Bill Bryson and Bill O'Reilly

Something is very wrong at Amazon.com. Maybe whoever programs the software that matches purchase patterns with new releases has a strange sense of humor, but the recommendation that showed up in my email box this morning suggests remedial action is in order.

A couple of years ago, I bought, from Amazon, a copy of Bill Bryson's A Short History of Nearly Everything for my father-in-law. This may have been a mistake, as my father-in-law hasn't been in the greatest shape since then. (One could argue that he's in great shape for someone on the far side of 80, but things certainly did start to go downhill after I gave him the book.)

I hadn't read it at the time, and although I consider Bryson one of the worst travel writers in the genre, his history of the English language, The Mother Tongue, was excellent, and I assumed he'd do an acceptable job with an omnibus science survey. As I discovered a while back after finally getting around to reading ASHoNE thanks to my brother's assumption I would enjoy it, I realized what a horrible misjudgment I had made.

**RECORDED INFORMATION**

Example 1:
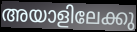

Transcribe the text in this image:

അയാളിലേക്കു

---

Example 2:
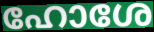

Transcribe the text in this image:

ഹോശേ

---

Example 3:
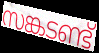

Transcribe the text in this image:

സങ്കടണ്ട്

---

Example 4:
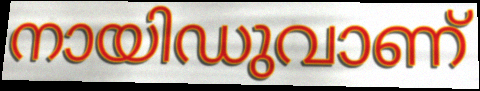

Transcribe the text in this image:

നായിഡുവാണ്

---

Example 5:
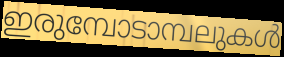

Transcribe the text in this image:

ഇരുമ്പോടാമ്പലുകൾ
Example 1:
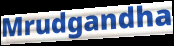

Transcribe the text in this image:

Mrudgandha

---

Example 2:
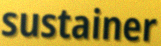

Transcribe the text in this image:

sustainer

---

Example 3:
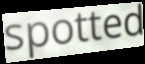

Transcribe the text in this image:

spotted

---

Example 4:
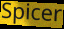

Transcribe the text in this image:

Spicer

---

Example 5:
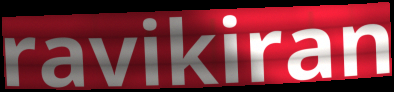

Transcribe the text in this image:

ravikiran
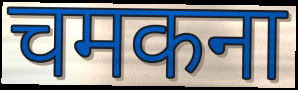
चमकना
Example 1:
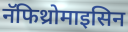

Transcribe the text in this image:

नॅफिथ्रोमाइसिन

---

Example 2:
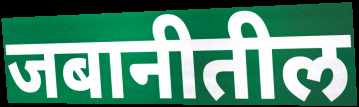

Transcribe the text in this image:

जबानीतील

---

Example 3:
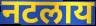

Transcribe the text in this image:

नटलाय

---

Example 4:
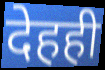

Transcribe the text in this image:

देहही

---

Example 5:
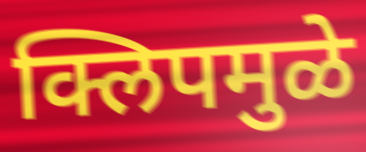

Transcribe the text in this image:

क्लिपमुळे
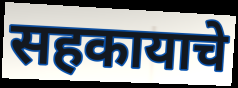
सहकायाचे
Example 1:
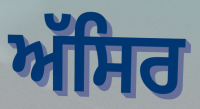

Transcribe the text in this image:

ਅੱਸਿਰ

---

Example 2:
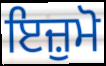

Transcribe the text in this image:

ਇਜ਼ੁਮੋ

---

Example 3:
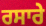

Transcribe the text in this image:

ਰਸਾਰੇ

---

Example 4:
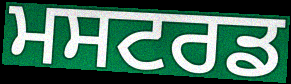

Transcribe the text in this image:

ਮਸਟਰਡ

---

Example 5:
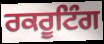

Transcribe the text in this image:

ਰਕਰੂਟਿੰਗ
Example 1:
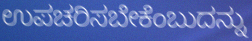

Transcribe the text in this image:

ಉಪಚರಿಸಬೇಕೆಂಬುದನ್ನು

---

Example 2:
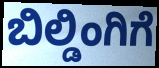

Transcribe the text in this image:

ಬಿಲ್ಡಿಂಗಿಗೆ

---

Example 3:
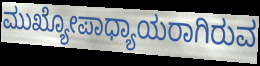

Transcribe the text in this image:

ಮುಖ್ಯೋಪಾಧ್ಯಾಯರಾಗಿರುವ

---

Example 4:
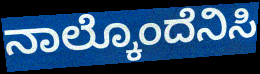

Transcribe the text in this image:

ನಾಲ್ಕೊಂದೆನಿಸಿ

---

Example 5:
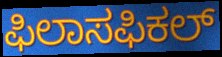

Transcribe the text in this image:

ಫಿಲಾಸಫಿಕಲ್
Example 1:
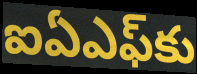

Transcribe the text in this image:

ఐఏఎఫ్‌కు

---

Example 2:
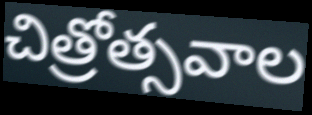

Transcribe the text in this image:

చిత్రోత్సవాల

**TASKS TO CARRY OUT**
1 – Format the records as a Markdown table with the columns "Row" and "Line," starting at the first line of the records and going on through the line that contains "ಉಪಚರಿಸಬೇಕೆಂಬುದನ್ನು". Skip blank lines, and leave the pictures out.
2 – Resume the post about the Amazon recommendation and Bill Bryson's science book, picking up right after its last sentence.
The text and the records come from unrelated sources.

**ANSWERS TO THE EXERCISE**
1 –
| Row | Line |
|---|---|
| 1 | Example 1: |
| 2 | Transcribe the text in this image: |
| 3 | അയാളിലേക്കു |
| 4 | --- |
| 5 | Example 2: |
| 6 | Transcribe the text in this image: |
| 7 | ഹോശേ |
| 8 | --- |
| 9 | Example 3: |
| 10 | Transcribe the text in this image: |
| 11 | സങ്കടണ്ട് |
| 12 | --- |
| 13 | Example 4: |
| 14 | Transcribe the text in this image: |
| 15 | നായിഡുവാണ് |
| 16 | --- |
| 17 | Example 5: |
| 18 | Transcribe the text in this image: |
| 19 | ഇരുമ്പോടാമ്പലുകൾ |
| 20 | Example 1: |
| 21 | Transcribe the text in this image: |
| 22 | Mrudgandha |
| 23 | --- |
| 24 | Example 2: |
| 25 | Transcribe the text in this image: |
| 26 | sustainer |
| 27 | --- |
| 28 | Example 3: |
| 29 | Transcribe the text in this image: |
| 30 | spotted |
| 31 | --- |
| 32 | Example 4: |
| 33 | Transcribe the text in this image: |
| 34 | Spicer |
| 35 | --- |
| 36 | Example 5: |
| 37 | Transcribe the text in this image: |
| 38 | ravikiran |
| 39 | चमकना |
| 40 | Example 1: |
| 41 | Transcribe the text in this image: |
| 42 | नॅफिथ्रोमाइसिन |
| 43 | --- |
| 44 | Example 2: |
| 45 | Transcribe the text in this image: |
| 46 | जबानीतील |
| 47 | --- |
| 48 | Example 3: |
| 49 | Transcribe the text in this image: |
| 50 | नटलाय |
| 51 | --- |
| 52 | Example 4: |
| 53 | Transcribe the text in this image: |
| 54 | देहही |
| 55 | --- |
| 56 | Example 5: |
| 57 | Transcribe the text in this image: |
| 58 | क्लिपमुळे |
| 59 | सहकायाचे |
| 60 | Example 1: |
| 61 | Transcribe the text in this image: |
| 62 | ਅੱਸਿਰ |
| 63 | --- |
| 64 | Example 2: |
| 65 | Transcribe the text in this image: |
| 66 | ਇਜ਼ੁਮੋ |
| 67 | --- |
| 68 | Example 3: |
| 69 | Transcribe the text in this image: |
| 70 | ਰਸਾਰੇ |
| 71 | --- |
| 72 | Example 4: |
| 73 | Transcribe the text in this image: |
| 74 | ਮਸਟਰਡ |
| 75 | --- |
| 76 | Example 5: |
| 77 | Transcribe the text in this image: |
| 78 | ਰਕਰੂਟਿੰਗ |
| 79 | Example 1: |
| 80 | Transcribe the text in this image: |
| 81 | ಉಪಚರಿಸಬೇಕೆಂಬುದನ್ನು |

2 –
Bryson's necessarily arbitrary selection of scientific advances was bad enough, but I fear his baffling success as a travel writer -- ranging from the irresponsible and unfunny A Walk in the Woods, in which he litters his way up the Appalachian Trail, to the offensive and even less humorous Neither Here Nor There, in which no foreigner lives up to his narrow definitions of hospitable or intelligent -- served as his inspirational model for science journalism. Instead of explaining the science, he devotes countless paragraphs to irrelevant character assassination and non-sequiturs. It's as if an attention-deficit-addled teenager were trying to explain string theory.

In other words, I didn't think much of A Short History of Nearly Everything.

But at least it's science writing. And despite my unease with some of the approaches Bryson took to some of the subjects, he respects reason, the Enlightenment and the scientific method. How then to the explain this email from Amazon:

Dear Amazon.ca Customer,

We've noticed that customers who have expressed interest in A Short History of Nearly Everything by Bill Bryson have also ordered Culture Warrior by Bill O'Reilly. For this reason, you might like to know that Bill O'Reilly's Culture Warrior will be released Audio CD on September 25, 2006. You can pre-order your copy at a savings of 34% by following the link below.

First, of all, I sincerely doubt that customers who have "expressed interest" in the former have also ordered the latter. What do Bill O'Reilly and Bill Bryson have in common other than a common diminutive of their first name and an annoying sense of self-importance? One is tempted to say: not so much.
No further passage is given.